Protecting Partnership, Not Territory
Walk into any ENT practice and you’ll find otolaryngologists and audiologists working together seamlessly. We rely on our audiology colleagues every single day for sophisticated hearing tests, hearing aid fitting and programming, and rehabilitation services. That partnership works because everyone operates within their scope of training. Scope expansion would disrupt this successful collaboration by asking audiologists to step into roles they’re not trained for—putting them in impossible positions with medical decisions and liability beyond their preparation. We don’t want that for our audiology colleagues, and we certainly don’t want it for patients.
The Bottom Line
- Faster access to the wrong diagnosis or improper treatment does not help patients.

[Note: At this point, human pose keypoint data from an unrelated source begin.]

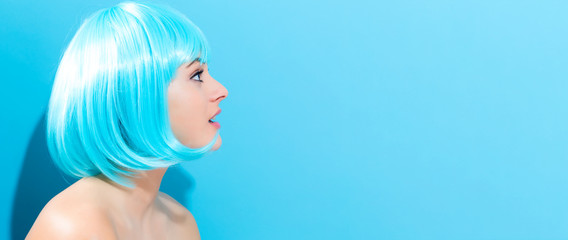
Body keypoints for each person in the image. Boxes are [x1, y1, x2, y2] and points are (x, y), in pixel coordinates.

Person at [25, 1, 228, 239]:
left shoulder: (181, 224)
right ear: (138, 96)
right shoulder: (71, 227)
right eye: (196, 75)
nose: (222, 90)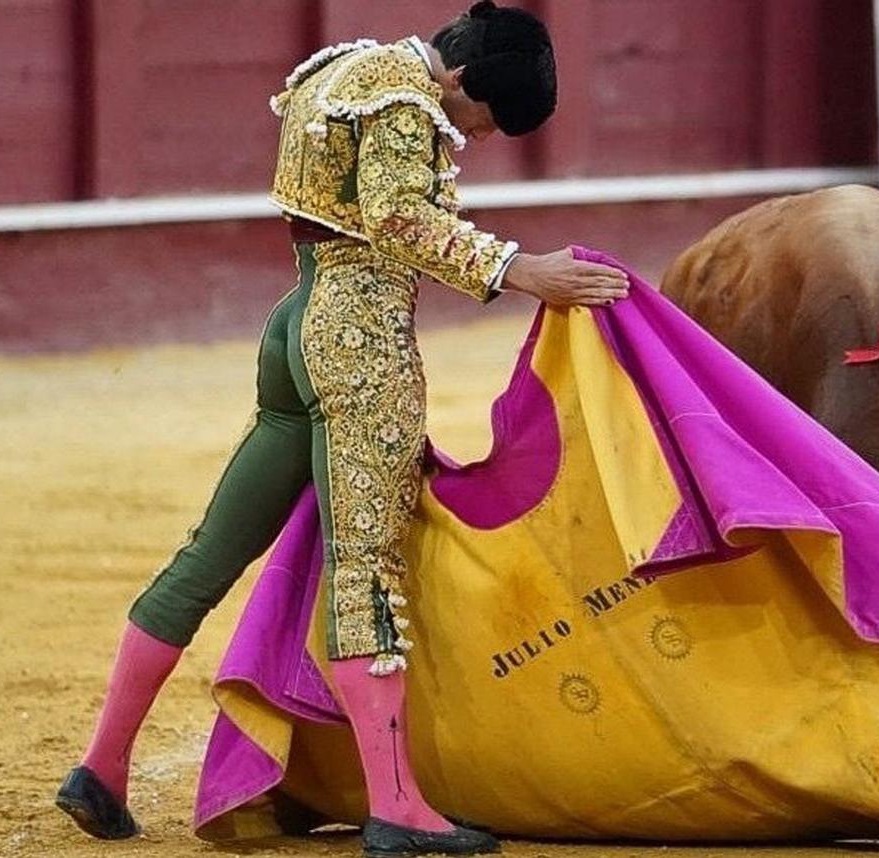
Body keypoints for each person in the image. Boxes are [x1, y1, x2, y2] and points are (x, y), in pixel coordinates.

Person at [54, 3, 629, 855]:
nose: (470, 133)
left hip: (296, 324)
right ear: (463, 79)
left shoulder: (349, 66)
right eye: (477, 118)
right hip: (357, 338)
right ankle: (397, 806)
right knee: (367, 568)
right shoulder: (405, 102)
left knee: (211, 551)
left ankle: (100, 767)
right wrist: (519, 269)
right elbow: (401, 216)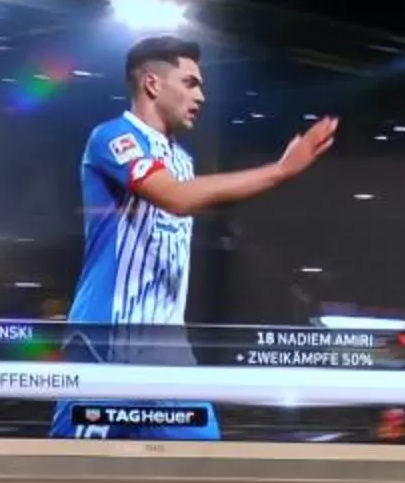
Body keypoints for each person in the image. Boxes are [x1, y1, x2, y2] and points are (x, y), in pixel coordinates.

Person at [68, 36, 338, 335]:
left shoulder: (182, 159)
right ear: (152, 85)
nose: (201, 97)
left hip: (168, 340)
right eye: (190, 83)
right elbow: (175, 197)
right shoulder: (114, 136)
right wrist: (281, 170)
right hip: (107, 333)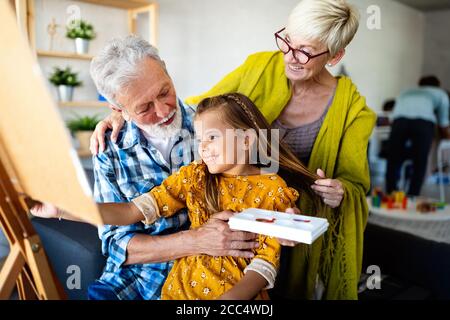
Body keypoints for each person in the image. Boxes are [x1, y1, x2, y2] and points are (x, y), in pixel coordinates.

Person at [91, 0, 376, 299]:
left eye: (165, 92)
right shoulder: (173, 141)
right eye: (287, 42)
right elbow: (119, 233)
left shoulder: (351, 113)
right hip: (155, 278)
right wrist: (124, 115)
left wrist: (336, 193)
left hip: (260, 235)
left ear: (335, 56)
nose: (163, 111)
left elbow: (352, 185)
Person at [33, 93, 320, 300]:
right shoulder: (194, 176)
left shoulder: (273, 189)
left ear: (246, 140)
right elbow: (129, 212)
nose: (203, 148)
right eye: (199, 139)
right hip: (179, 291)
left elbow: (265, 264)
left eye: (212, 138)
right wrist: (64, 208)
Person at [386, 76, 450, 196]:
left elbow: (394, 114)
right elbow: (443, 122)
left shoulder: (407, 91)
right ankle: (413, 196)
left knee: (393, 158)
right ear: (438, 85)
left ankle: (391, 194)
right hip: (423, 124)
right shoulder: (440, 93)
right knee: (420, 161)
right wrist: (447, 137)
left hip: (399, 122)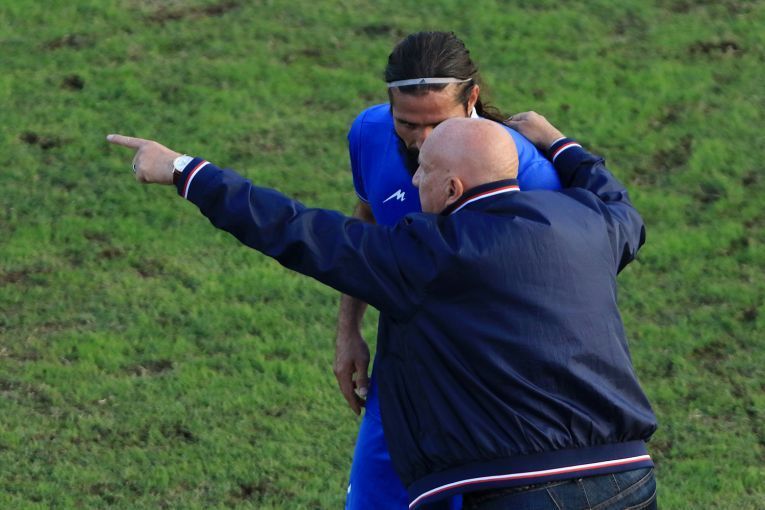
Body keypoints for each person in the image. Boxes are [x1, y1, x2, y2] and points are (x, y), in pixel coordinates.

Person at [107, 112, 658, 510]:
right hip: (629, 477)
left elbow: (294, 229)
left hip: (517, 491)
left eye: (423, 171)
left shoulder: (427, 254)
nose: (412, 180)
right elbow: (618, 202)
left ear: (452, 186)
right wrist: (558, 141)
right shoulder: (589, 223)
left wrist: (183, 169)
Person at [337, 31, 561, 508]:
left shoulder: (529, 173)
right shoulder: (369, 133)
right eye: (407, 124)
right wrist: (348, 329)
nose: (421, 142)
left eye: (437, 125)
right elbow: (368, 226)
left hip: (490, 393)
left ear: (471, 98)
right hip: (403, 377)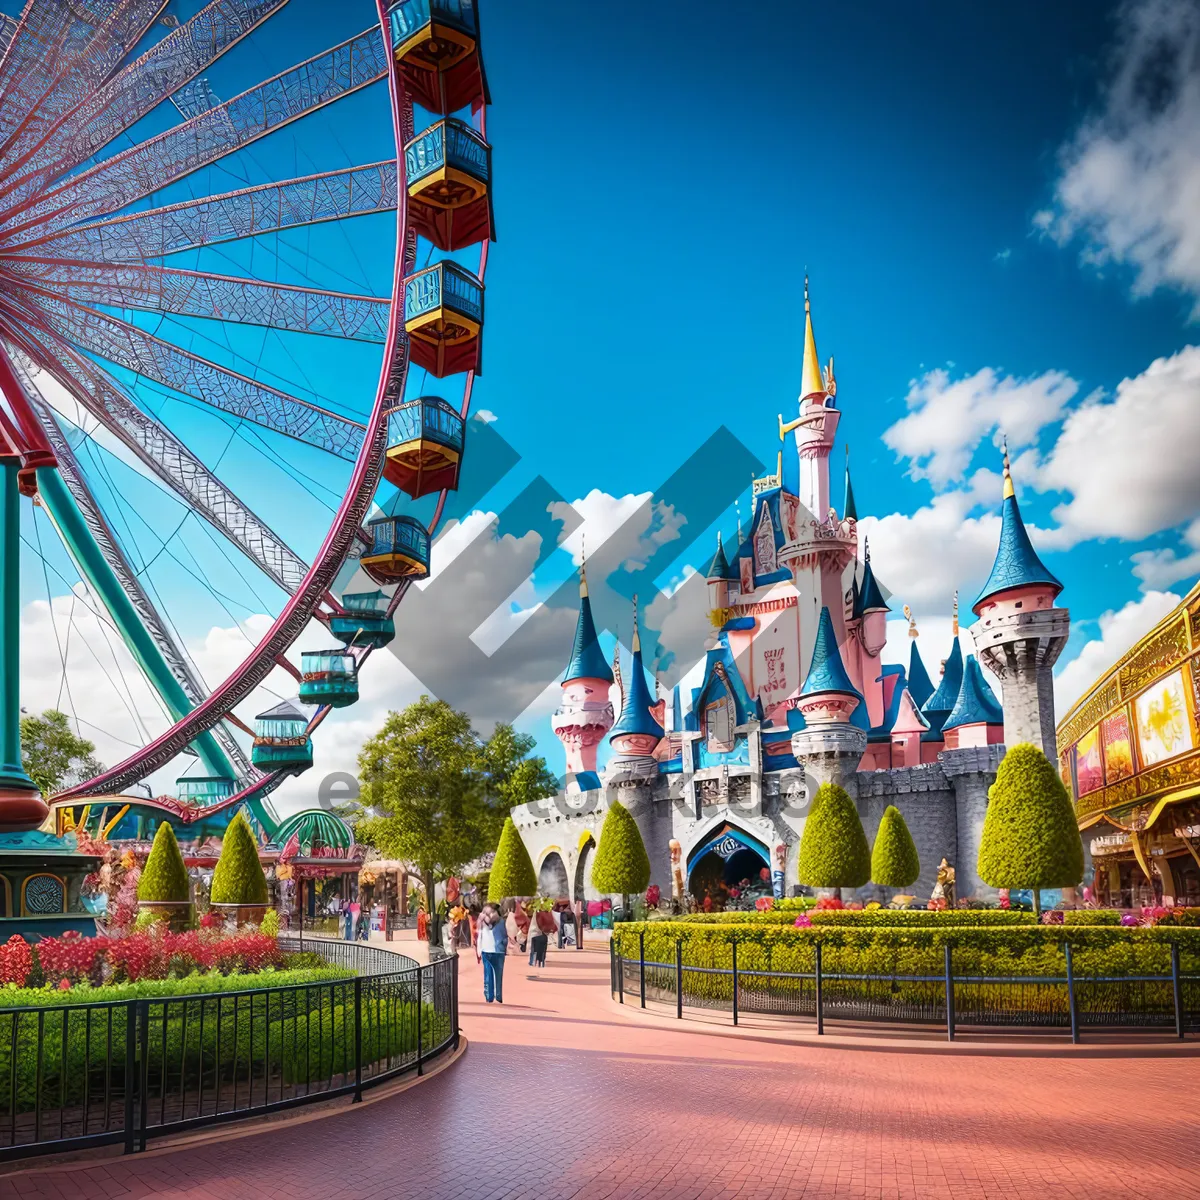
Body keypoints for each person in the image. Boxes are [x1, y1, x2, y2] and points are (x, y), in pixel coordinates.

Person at [476, 903, 508, 1003]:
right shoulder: (481, 922)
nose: (488, 915)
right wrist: (478, 949)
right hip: (486, 950)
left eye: (491, 912)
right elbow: (479, 935)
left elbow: (504, 936)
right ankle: (489, 996)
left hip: (498, 951)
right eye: (485, 912)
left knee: (498, 975)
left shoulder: (501, 921)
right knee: (488, 975)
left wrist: (504, 947)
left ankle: (498, 996)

- Training matters. Experience matters. Shortcuts create risks.
- Scope-of-practice legislation asks audiologists to exceed their training.
- States can improve access while maintaining safety—we don’t have to choose.
AAO-HNS urges policymakers to reject legislation that would improperly expand audiology scope of practice and put patient safety at risk. Instead, work with us on real solutions: telemedicine, enhanced collaboration protocols, and adequate workforce development. These approaches improve access without compromising patient safety.